Hi. The process to implement a Residency Parking Program involves
several steps as Harry posted from a City website. Below are some
details that may help assist our discrete procedures.
As a City employee and resident of Allston, I believe that the time has
arrived for a Residency Parking Program in Allston. We are
experiencing severe overcrowding issues in North Allston and a
ramification is way too many illegally parked vehicles.
Procedures
1. Send letter to Commissioner Thomas Timlin Boston
Transportation Department, Room 721 One City Hall Plaza, Boston, MA
02201.
2. In the letter, request community meeting (Honan Library?) to
discuss implemenatation of program. Mr. Bill Jurewich of
Transportation Dept. will explain process.
Details well be discussed, i.e. 5 street minimum, 50% plus residents
must sign on, etc.
3. Be certain that Councilor McDermott attends.
4. In Nov. 2002, such a meeting was held with then State Rep. Brian
Golden. For some inexplicable reason, the process stalled, possibly
for lack of support. I suspect that variable has changed.
Our present State Rep. should be asked to attend.
5. I was told that Allston is a propitious neighborhood for the
granting of such a program by the City.
Illegally parked cars can be reported to the Transportation Department
hotline at 617-635-3125.
Cars that have been in the same location for several days can be
reported as abandoned by calling the Mayor's Office at 617-635-4500 or
at http://www.cityofboston.gov/mayor/24/.

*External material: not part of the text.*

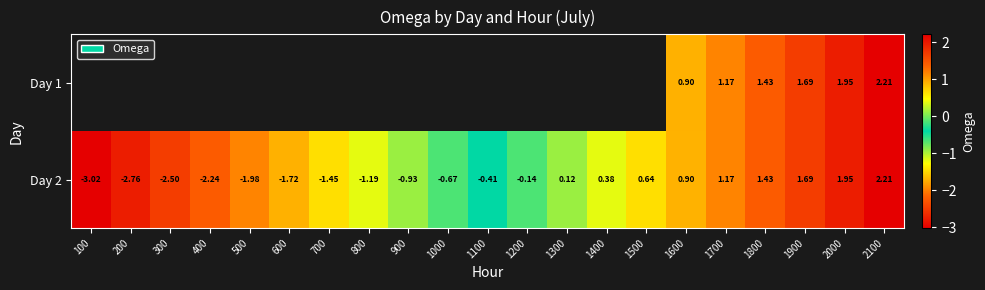

How many values in Day 2 are below zero?

12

Looking at Boston's parking regulations, there is illegal on-street
parking taking spaces from residents trying to park legally such as:
Section 12A. Overnight Parking of Heavy Vehicles in Residential Areas
Prohibited - Illegal to park a vehicle weighing more than 12,000 pounds
between 9pm and 8am or anytime Sunday on a residential street.

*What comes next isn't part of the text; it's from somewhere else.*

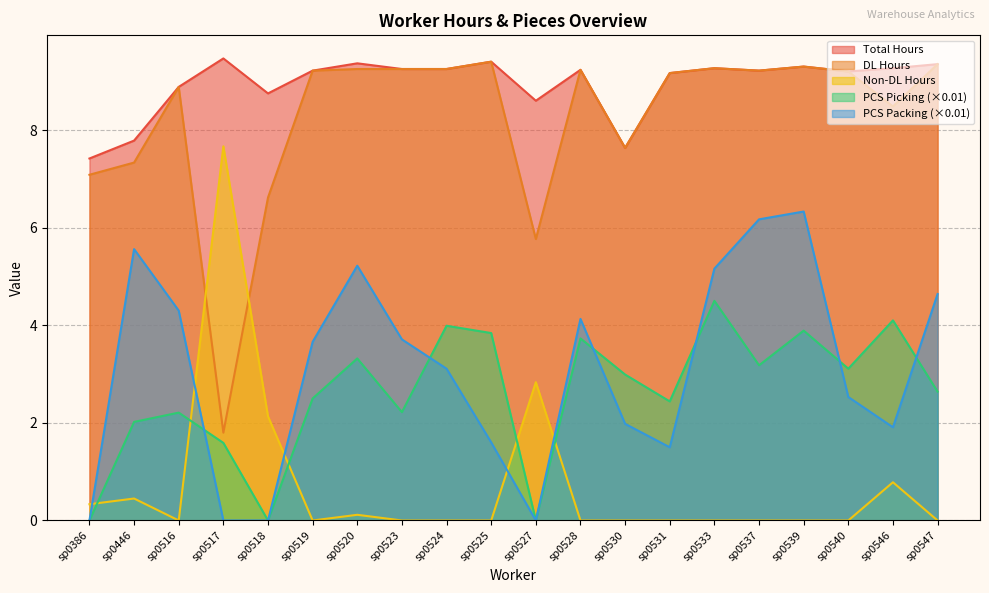

True or false: PCS_Picking has more than 2 interior local peaks.

True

Section 12B. All-Night Commercial Vehicle Parking Prohibited - Illegal
to park a commercial vehicle with capacity of more than one ton for
more than one hour between 9pm and 8am or anytime Sunday.
http://www.cityofboston.gov/transportation/pdfs/rules.pdf
Hope this helps,
Harry
Because it sucks, for several reasons:
It wastes blocks and blocks of parking spaces that are needed by
nonresidents in areas or times of day where there's very little
residential parking demand.
It allows people who have the least need (residents, who live within
walking, transit , or biking distance) to drive short trips (which
pollute the most per mile) since the permits are good anywhere in the
city, while excluding people with a genuine need to drive.
It means the city gets to keep track of who is visiting you, and for
how long. (If the meter maids decide that a certain car has used your
visitor permit too many times in a month, they revoke the permit.)
Someone else posted the procedure for adding new permit parking areas
in Boston. What's the procedure for removing them?